When making financial decisions or decisions about other attributes, such as quality of life, do people perform precise calculations that maximize the utility of each of their choices?
Starting from this question, researchers Daniel Kahneman and Amos Tversky developed the well-known Prospect Theory to assess with greater precision how people make decisions in contexts of uncertainty or risk.
The basis of their studies challenged the utility theory, which had been accepted until then, but which, according to Kahneman and Tversky, left a series of gaps in the understanding of individual decision-making under risk or uncertainty.
In one experiment, for example, they asked people if they preferred a 50% chance of winning 1000 or 450 for sure. From the point of view of utility theory, option 1 would offer a higher expected result (500). But would this be the most chosen option among people? What would be the expected behavior, and how could this be seen as an evolution of utility theory?
One of the points raised in Prospect Theory is that, in general, people give more weight to “guaranteed” outcomes than to probable outcomes, a phenomenon called by researchers the “Certainty Effect.”
Through a series of studies conducted with “option A vs. option B” type questions, it was demonstrated that participants systematically violated utility theory by choosing outcomes whose certainty was guaranteed, even if the expected utility was lower. These exercises involved questions about both money and other attributes, such as the chance of winning a trip.
Another interesting learning is that when the chance of winning is more probable, people opt for what is closest to 100%, even if the expected utility is lower. However, when the chance of winning is possible but not probable—for example, 1% or 2%—people tend to choose the option with the higher expected gain, even if it is less probable. From then on, Prospect Theory began to also evaluate preferences involving real chances of loss, since, until then, evaluations were only made between possibilities of gain.

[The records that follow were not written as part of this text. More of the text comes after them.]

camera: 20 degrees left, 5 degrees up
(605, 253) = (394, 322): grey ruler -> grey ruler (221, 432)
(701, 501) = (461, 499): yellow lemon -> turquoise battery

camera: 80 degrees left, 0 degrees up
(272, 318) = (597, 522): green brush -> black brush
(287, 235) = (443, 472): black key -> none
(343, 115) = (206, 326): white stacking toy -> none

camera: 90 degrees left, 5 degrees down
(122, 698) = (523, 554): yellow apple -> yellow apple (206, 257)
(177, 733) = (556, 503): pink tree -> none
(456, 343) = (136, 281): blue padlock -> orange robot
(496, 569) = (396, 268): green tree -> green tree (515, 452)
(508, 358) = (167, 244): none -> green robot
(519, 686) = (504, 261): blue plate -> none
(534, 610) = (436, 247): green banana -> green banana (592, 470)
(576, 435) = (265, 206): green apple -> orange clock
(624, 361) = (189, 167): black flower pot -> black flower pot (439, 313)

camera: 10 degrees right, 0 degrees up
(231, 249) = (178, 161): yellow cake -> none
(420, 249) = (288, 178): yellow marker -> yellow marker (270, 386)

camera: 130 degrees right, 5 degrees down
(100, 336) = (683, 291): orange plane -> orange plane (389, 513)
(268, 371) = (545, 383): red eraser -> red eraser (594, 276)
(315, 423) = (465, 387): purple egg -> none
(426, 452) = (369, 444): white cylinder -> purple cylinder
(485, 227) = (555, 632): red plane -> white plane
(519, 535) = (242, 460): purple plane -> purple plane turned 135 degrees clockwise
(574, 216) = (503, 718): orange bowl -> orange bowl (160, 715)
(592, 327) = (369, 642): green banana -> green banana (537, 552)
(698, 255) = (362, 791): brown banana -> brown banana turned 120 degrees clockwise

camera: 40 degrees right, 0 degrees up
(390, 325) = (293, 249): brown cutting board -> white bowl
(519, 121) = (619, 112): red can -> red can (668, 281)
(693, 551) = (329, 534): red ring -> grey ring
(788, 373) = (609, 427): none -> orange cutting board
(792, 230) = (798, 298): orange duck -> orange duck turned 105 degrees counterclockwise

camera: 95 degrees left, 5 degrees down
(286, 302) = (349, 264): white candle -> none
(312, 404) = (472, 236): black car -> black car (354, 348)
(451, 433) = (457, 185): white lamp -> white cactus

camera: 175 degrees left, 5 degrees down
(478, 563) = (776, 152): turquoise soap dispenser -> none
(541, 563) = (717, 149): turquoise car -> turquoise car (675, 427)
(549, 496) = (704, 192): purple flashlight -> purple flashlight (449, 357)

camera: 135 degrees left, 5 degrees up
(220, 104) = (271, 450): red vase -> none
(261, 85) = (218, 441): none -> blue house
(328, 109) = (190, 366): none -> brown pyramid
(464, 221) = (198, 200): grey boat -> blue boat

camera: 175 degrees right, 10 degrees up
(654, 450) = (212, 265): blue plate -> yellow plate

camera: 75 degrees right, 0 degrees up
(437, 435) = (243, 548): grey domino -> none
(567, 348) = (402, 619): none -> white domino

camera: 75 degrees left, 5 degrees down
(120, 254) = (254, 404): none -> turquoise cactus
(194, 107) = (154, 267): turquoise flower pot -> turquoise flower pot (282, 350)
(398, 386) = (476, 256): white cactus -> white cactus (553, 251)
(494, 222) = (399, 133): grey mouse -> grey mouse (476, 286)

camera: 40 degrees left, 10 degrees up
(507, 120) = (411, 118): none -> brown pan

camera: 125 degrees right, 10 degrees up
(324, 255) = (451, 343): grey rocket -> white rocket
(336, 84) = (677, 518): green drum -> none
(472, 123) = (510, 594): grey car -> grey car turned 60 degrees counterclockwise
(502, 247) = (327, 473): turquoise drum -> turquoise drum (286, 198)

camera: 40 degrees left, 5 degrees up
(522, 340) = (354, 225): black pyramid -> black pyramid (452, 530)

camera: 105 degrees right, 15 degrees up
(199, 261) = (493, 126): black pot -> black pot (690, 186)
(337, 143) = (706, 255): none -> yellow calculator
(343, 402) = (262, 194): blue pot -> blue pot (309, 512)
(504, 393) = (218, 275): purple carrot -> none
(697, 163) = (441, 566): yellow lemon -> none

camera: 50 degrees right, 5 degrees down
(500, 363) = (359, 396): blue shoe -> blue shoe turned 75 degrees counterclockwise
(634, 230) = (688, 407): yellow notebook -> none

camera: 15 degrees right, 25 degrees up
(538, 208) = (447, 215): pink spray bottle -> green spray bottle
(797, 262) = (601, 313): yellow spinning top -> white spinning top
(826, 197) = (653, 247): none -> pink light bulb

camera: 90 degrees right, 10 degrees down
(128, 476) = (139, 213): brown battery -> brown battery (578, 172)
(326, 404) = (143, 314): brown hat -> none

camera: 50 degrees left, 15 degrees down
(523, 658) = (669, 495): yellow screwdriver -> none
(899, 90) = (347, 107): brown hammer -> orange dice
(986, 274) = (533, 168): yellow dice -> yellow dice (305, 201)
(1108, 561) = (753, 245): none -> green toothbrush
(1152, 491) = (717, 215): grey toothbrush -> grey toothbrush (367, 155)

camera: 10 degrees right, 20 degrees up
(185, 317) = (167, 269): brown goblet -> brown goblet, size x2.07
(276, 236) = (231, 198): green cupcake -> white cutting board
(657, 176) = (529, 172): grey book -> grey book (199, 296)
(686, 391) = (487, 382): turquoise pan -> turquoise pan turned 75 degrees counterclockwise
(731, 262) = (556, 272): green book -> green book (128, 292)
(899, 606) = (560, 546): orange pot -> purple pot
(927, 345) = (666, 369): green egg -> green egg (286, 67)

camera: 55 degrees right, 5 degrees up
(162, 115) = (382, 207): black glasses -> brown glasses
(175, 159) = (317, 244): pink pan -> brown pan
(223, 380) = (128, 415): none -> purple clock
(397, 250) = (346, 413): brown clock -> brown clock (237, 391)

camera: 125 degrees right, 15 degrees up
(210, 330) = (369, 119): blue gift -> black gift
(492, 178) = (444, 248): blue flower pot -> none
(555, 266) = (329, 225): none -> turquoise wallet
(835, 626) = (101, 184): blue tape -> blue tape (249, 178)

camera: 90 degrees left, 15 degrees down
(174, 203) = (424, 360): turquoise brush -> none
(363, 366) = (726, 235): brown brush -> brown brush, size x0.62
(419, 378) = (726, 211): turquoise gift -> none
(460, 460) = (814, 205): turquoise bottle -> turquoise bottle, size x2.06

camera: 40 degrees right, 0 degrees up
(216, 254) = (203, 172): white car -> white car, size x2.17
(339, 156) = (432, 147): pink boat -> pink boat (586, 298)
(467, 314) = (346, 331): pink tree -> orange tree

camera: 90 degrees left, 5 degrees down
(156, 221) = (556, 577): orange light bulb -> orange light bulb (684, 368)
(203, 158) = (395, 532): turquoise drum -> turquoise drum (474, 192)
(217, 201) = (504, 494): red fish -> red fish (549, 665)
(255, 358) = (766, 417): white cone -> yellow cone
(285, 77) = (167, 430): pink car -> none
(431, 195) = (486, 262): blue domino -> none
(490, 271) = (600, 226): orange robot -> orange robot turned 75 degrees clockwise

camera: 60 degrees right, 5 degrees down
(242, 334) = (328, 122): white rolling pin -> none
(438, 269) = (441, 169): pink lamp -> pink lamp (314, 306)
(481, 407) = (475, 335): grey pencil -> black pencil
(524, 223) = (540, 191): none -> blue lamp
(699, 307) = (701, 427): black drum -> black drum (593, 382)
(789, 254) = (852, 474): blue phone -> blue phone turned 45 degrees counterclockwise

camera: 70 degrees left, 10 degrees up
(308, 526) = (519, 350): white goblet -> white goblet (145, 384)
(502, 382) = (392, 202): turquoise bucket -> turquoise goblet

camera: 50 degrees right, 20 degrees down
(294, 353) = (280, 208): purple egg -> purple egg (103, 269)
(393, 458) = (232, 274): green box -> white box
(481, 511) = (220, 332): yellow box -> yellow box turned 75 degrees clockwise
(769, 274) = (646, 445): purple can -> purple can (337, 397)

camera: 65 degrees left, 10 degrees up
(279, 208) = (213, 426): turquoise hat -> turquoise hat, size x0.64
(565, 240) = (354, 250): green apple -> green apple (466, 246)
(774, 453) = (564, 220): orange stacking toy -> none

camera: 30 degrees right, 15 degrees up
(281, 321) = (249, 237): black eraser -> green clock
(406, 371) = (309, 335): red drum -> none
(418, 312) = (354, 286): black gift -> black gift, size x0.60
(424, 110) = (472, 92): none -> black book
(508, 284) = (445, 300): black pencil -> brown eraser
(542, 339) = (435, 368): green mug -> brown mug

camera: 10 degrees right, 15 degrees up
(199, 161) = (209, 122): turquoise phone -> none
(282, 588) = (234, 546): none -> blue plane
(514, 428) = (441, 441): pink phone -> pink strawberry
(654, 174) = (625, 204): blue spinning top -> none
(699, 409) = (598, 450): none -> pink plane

Some learnings show that, while we have greater risk aversion in positive preferences, we reduce this aversion when faced with real possibilities of loss. This “dilemma” was called Risk Aversion vs. Risk Seeking. These are contradictory behaviors that occur according to the probabilities faced in decision-making.
This example materializes in what the authors call the Reflection Effect. This effect implies that, when we invert the charge/symbol of an example whose preferences are positive, people invert their choice. In one example, 80% of people preferred the certainty of winning 3000 to an 80% chance of winning 4000. However, applying the Reflection Effect, the overwhelming majority of people preferred an 80% chance of losing 4000 to the certainty of losing 3000. This proves that, in guaranteed loss scenarios, the tendency is for people to make even more irrational bets with a greater utilitarian possibility of loss.
In other words: in the field of positive preferences, people prefer a smaller guaranteed gain compared to a larger uncertain gain; in the field of negative preferences, they prefer to take the risk of losing a probable amount versus a smaller, but guaranteed, amount. Both behaviors are governed by the psychological principle that we give greater weight to certainty.
Another point evaluated by Prospect Theory was reverse preferences, which show that the decision is not only related to the probabilities of losses and gains, but also to other events that may influence the outcome in question. In other words, when looking at an expected outcome, if there is something before or after that somehow influences that outcome, people tend to consider that context when making a decision. This means that preferences can be altered according to how probabilities are presented.
One of the factors that influences this is what Prospect Theory defines as a reference point, or neutral point. Imagine, for example, that a grandfather gave 1000 reais to each of his two grandchildren when they turned 15. However, when the third grandchild turned 15, he received only 500. For this third grandchild, more than a reduced gain compared to his siblings, the experience is interpreted as a loss, since the reference point was the 1000 received by the others. The authors argue that the reference point can be altered by the way a person encodes and edits the problem, and this can lead to different decision-making.
Another insight from Prospect Theory is that people underestimate the weight of small probabilities and overestimate the weight of larger probabilities. To illustrate, the researchers present the following example: in a game of Russian roulette, how much would you pay to reduce the number of bullets from 4 to 3? Now, if the option was to reduce it from 1 to 0, would you pay more or less? In both cases, the reduction is only one bullet. However, in the second option, any degree of uncertainty is eliminated, and this is reason enough for people to be willing to pay much more, according to the research. From an economic point of view, however, since the chance of survival in the first case is much lower, the amount invested should be greater in that situation.
In summary, Prospect Theory has shown that there are several variables that impact decision-making under risk or uncertainty, such as the weight we give to certainty, the errors we make when comparing low- or high-probability situations, and the fact that we perceive results from an initial state of gains or losses—which can also vary depending on how we interpret each situation.